A medical operating room is seen through a door window during a tour at Whole Woman’s Health of San Antonio, Tuesday, Feb. 9, 2016, in San Antonio.  The Supreme Court will soon hear Whole Woman's Health’s challenge to HB2, Texas legislation that requires
A medical operating room is seen through a door window during a tour at Whole Woman’s Health of San Antonio, Tuesday, Feb. 9, 2016, in San Antonio. The Supreme Court will soon hear Whole Woman's Health’s challenge to HB2, Texas legislation that requires all abortion facilities to meet heightened requirements by becoming ambulatory service centers. (AP Photo/Eric Gay)
Eric Gay, AP

One week before the Supreme Court was slated to hear arguments on the biggest abortion case in decades, two of the four remaining abortion clinics in Louisiana were forced to close, with a possible third closure soon.

The shutdowns resulted from a ruling by the 5th U.S. Circuit Court of Appeals, which overruled a lower court and gave Louisiana the right to require that abortion providers have local hospital admitting privileges.

The ruling intensified the urgency felt by both sides of the debate to get the nation's highest court to either approve or abolish the flood of anti-abortion regulations coming out of state legislatures.

Since 2011, the number of anti-abortion laws has spiked — 288 restrictions passed in the last five years, compared to 292 regulations passed in the previous 15.

The anti-abortion movement's incremental strategy of imposing restrictions at the state level has been a slow but steady march toward the ultimate goal of overturning the 1973 Supreme Court ruling that legalized abortion, says Joshua Wilson, an assistant professor of political science at the University of Denver.

And when the court convenes Wednesday to hear a Texas case, Whole Women’s Health v. Hellerstedt (formerly Cole) — referred to as one of most important abortion cases since Roe v. Wade more than 40 years ago — the anti-abortion movement can still use any outcome for momentum, insulated from major setbacks by its small-steps approach, Wilson said.

“Even if the Texas laws are struck down, or some portions are struck down, I don’t think it derails the (anti-abortion) strategy,” he says. “They will still keep looking for ways of limiting, constraining and chipping away at abortion access. Their essential strategy remains — you don’t go with a frontal assault on Roe, but you keep chipping away at the sides."

The Texas case

Before 2014, there were more than 40 facilities that provided abortions in Texas. But after Gov. Rick Perry signed HB2 — a law requiring that abortion clinics adhere to the same standards as ambulatory surgical centers and that abortion doctors have admitting privileges at nearby hospitals — the number dropped immediately. Today, there are 19 clinics operating, with the potential for more closures should the law be upheld.

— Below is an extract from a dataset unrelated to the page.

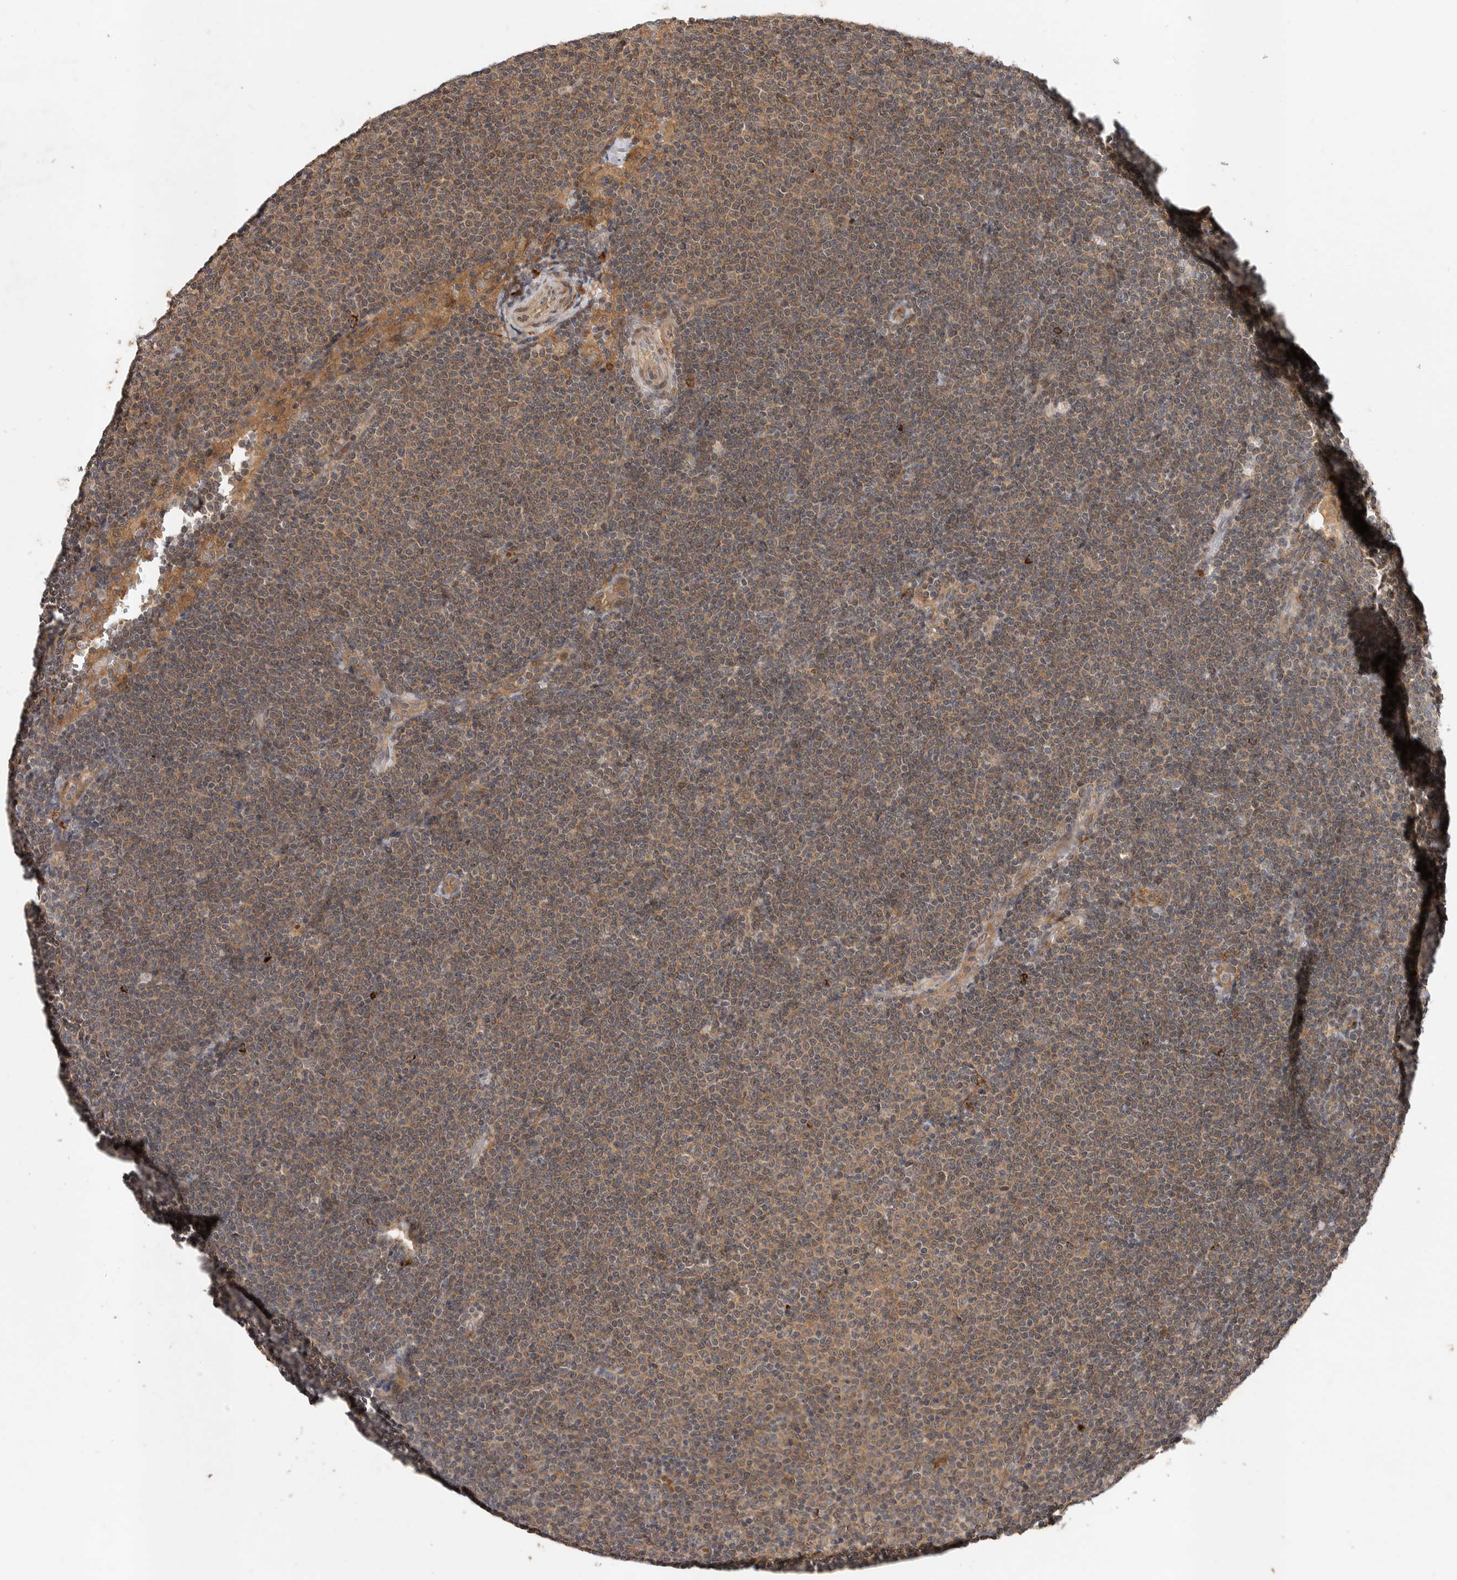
{"staining": {"intensity": "moderate", "quantity": ">75%", "location": "cytoplasmic/membranous"}, "tissue": "lymphoma", "cell_type": "Tumor cells", "image_type": "cancer", "snomed": [{"axis": "morphology", "description": "Malignant lymphoma, non-Hodgkin's type, Low grade"}, {"axis": "topography", "description": "Lymph node"}], "caption": "DAB (3,3'-diaminobenzidine) immunohistochemical staining of human lymphoma reveals moderate cytoplasmic/membranous protein expression in about >75% of tumor cells. The staining was performed using DAB, with brown indicating positive protein expression. Nuclei are stained blue with hematoxylin.", "gene": "OSBPL9", "patient": {"sex": "female", "age": 53}}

Whole Women’s Health sued the state, challenging the constitutionality of the law and the case bounced between district and appellate courts, with the Supreme Court even weighing in on certain aspects of the case, before it finally agreed to hear it.

To understand why this case could be so influential, scholars point to the two landmark decisions that precede it — Roe v. Wade, which gave women the right to seek an abortion before fetal viability, and Planned Parenthood v. Casey (1992), which upheld Roe v. Wade but adjusted the viability standard and created the “undue burden test.”

In Casey, the Supreme Court ruled that abortion restrictions were unconstitutional if they placed an "undue burden" on women seeking abortions. Yet, there was some ambiguity in that ruling, which has been argued about ever since, said John A. Robertson, professor of law and bioethics at the University of Texas at Austin law school.

Some courts have ruled that if the state’s rationale for a regulation is health based, that’s good enough to justify the regulation, Robertson said. However, other courts rule that many of the regulations are not truly health focused and merely attempts to curb abortion access.

The main issue in the Texas case is whether the courts can apply a "balancing test" or whether they just have to take the state's word for it, Robertson said.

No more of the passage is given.